Retrying hit the same failure mode. The session ended with “cannot summarize without file contents.”
The takeaway for composing multi-tool messages: don’t bundle Bash and Read calls in the same message when the Bash call might fail. The hook cancels everything in the group, not just the failing call. Let Bash resolve first, confirm it succeeded, then issue the Read calls separately. The failure mode isn’t obvious until you hit it in production.

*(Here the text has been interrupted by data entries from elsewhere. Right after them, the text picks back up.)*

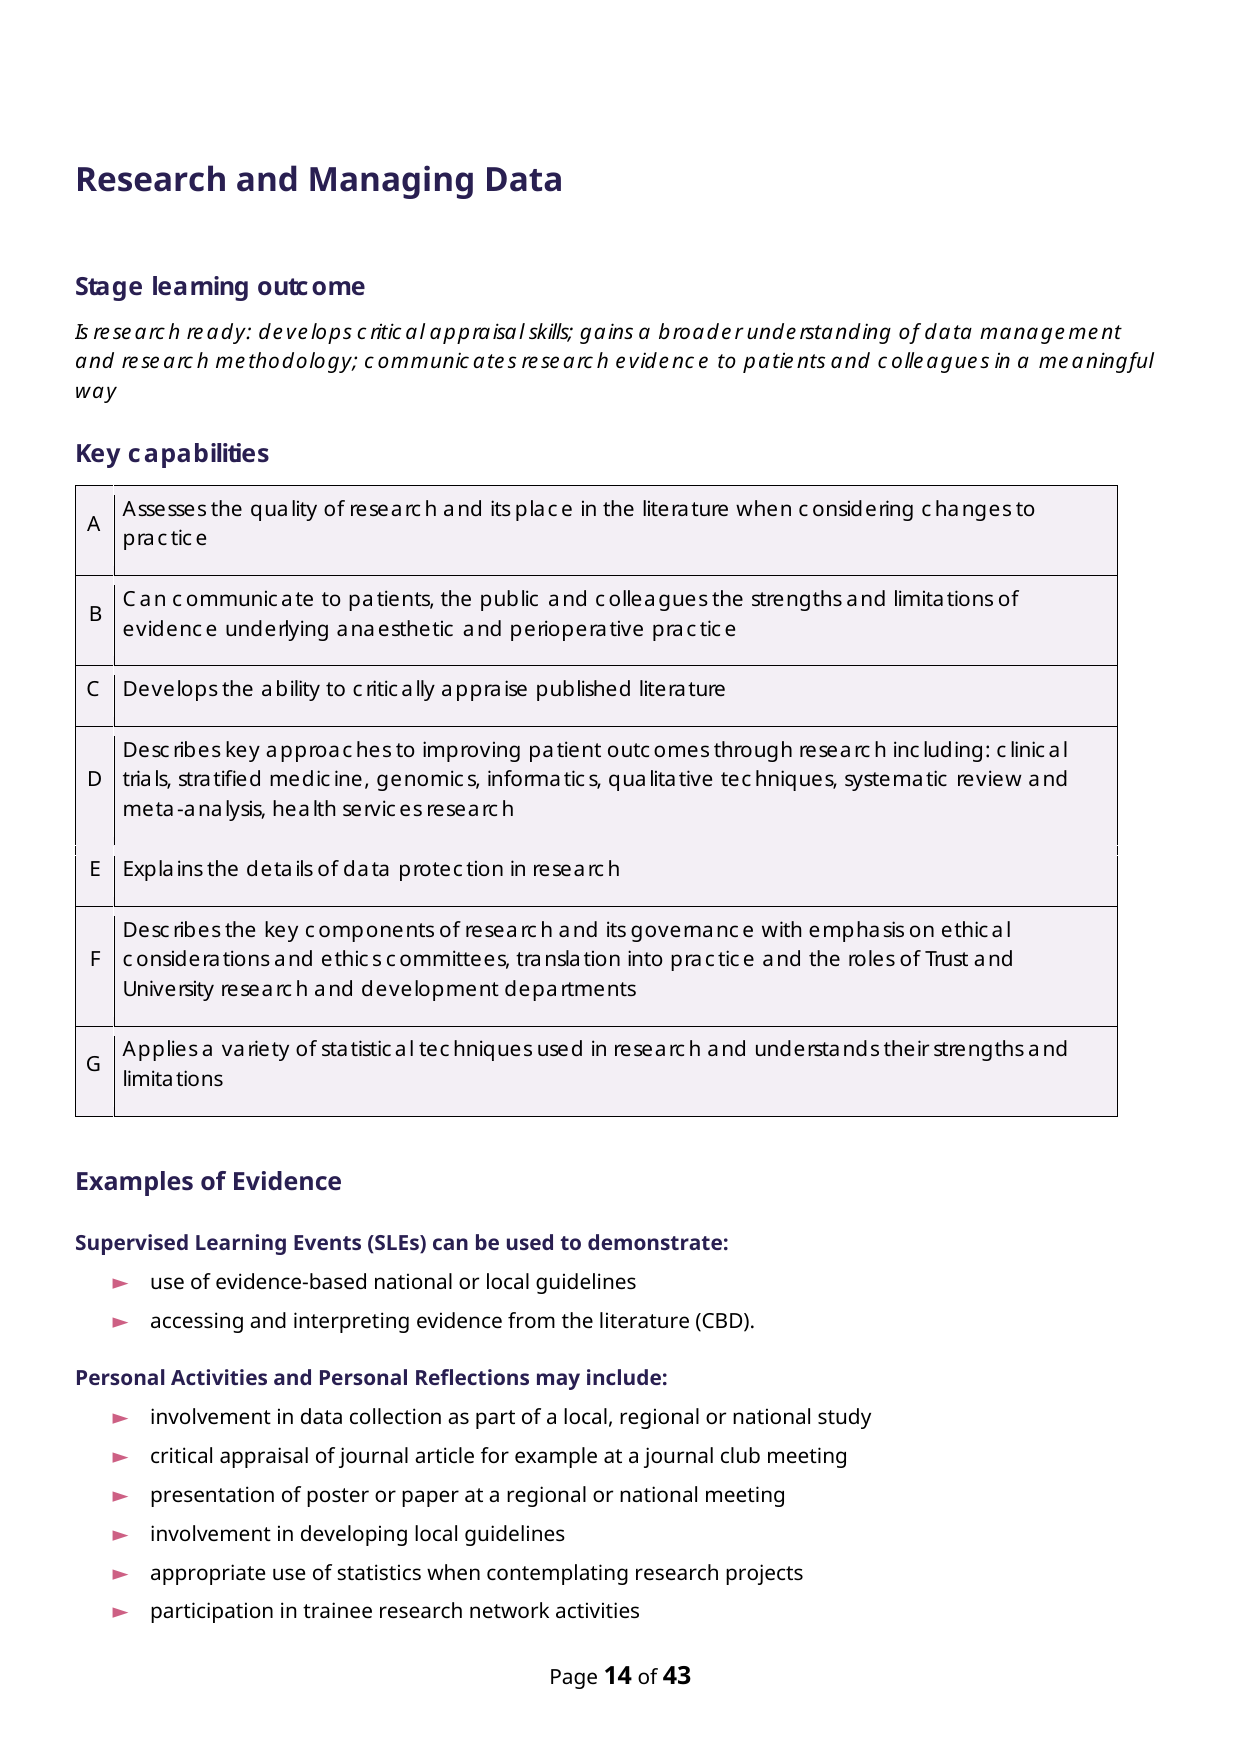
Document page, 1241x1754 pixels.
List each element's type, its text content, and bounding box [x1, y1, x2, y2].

text use of evidence-based national or local guidelines [112, 1267, 1165, 1295]
subtitle Supervised Learning Events (SLEs) can be used to demonstrate: [75, 1228, 1165, 1256]
text appropriate use of statistics when contemplating research projects [112, 1558, 1165, 1586]
subtitle Examples of Evidence [75, 239, 1165, 1198]
text critical appraisal of journal article for example at a journal club meeting [112, 1441, 1165, 1469]
text involvement in data collection as part of a local, regional or national study [112, 1402, 1165, 1431]
text involvement in developing local guidelines [112, 1519, 1165, 1547]
subtitle Research and Managing Data [75, 156, 1165, 201]
text presentation of poster or paper at a regional or national meeting [112, 1480, 1165, 1508]
text participation in trainee research network activities [112, 1596, 1165, 1625]
text accessing and interpreting evidence from the literature (CBD). [112, 1306, 1165, 1334]
subtitle Personal Activities and Personal Reflections may include: [75, 1363, 1165, 1392]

This is a real cost of orchestration hooks: they add coordination overhead that can cascade into unrelated failures. The tradeoff is that they enforce workflow state discipline. The fix isn’t removing the hooks — it’s changing how messages are composed when Bash calls are involved.
Week Stats
| Metric | Count | Share |
|---|---|---|
| Total sessions | 4 | — |
| Total tool calls | 234 | 100% |
| Bash | 124 | 53% |
| Agent | 50 | 21% |
| Read | 17 | 7% |
| Write | 11 | 5% |
| Edit | 5 | 2% |
| Files created | 9 | — |
| Files modified | 5 | — |
Bash at 53% reflects the volume of state.sh state management, build verification, and git commit/push cycles running through the orchestration layer. That overhead is real — roughly half of all tool calls this week were coordination, not content.
Agent at 21% is elevated compared to a typical week. The redesign workload drove it: generating five independent HTML prototypes per project is exactly the kind of work parallel dispatch was built for. Sequential generation would have produced the same output at five times the latency.
The Read/Write/Edit numbers (17/11/5) are low, which makes sense — the actual content creation was delegated to Agent instances rather than happening in the main session.
Next: the spoonai editorial-premium direction is finalized. What’s left is migrating 05a-editorial-premium.html from a standalone prototype into the production Astro codebase.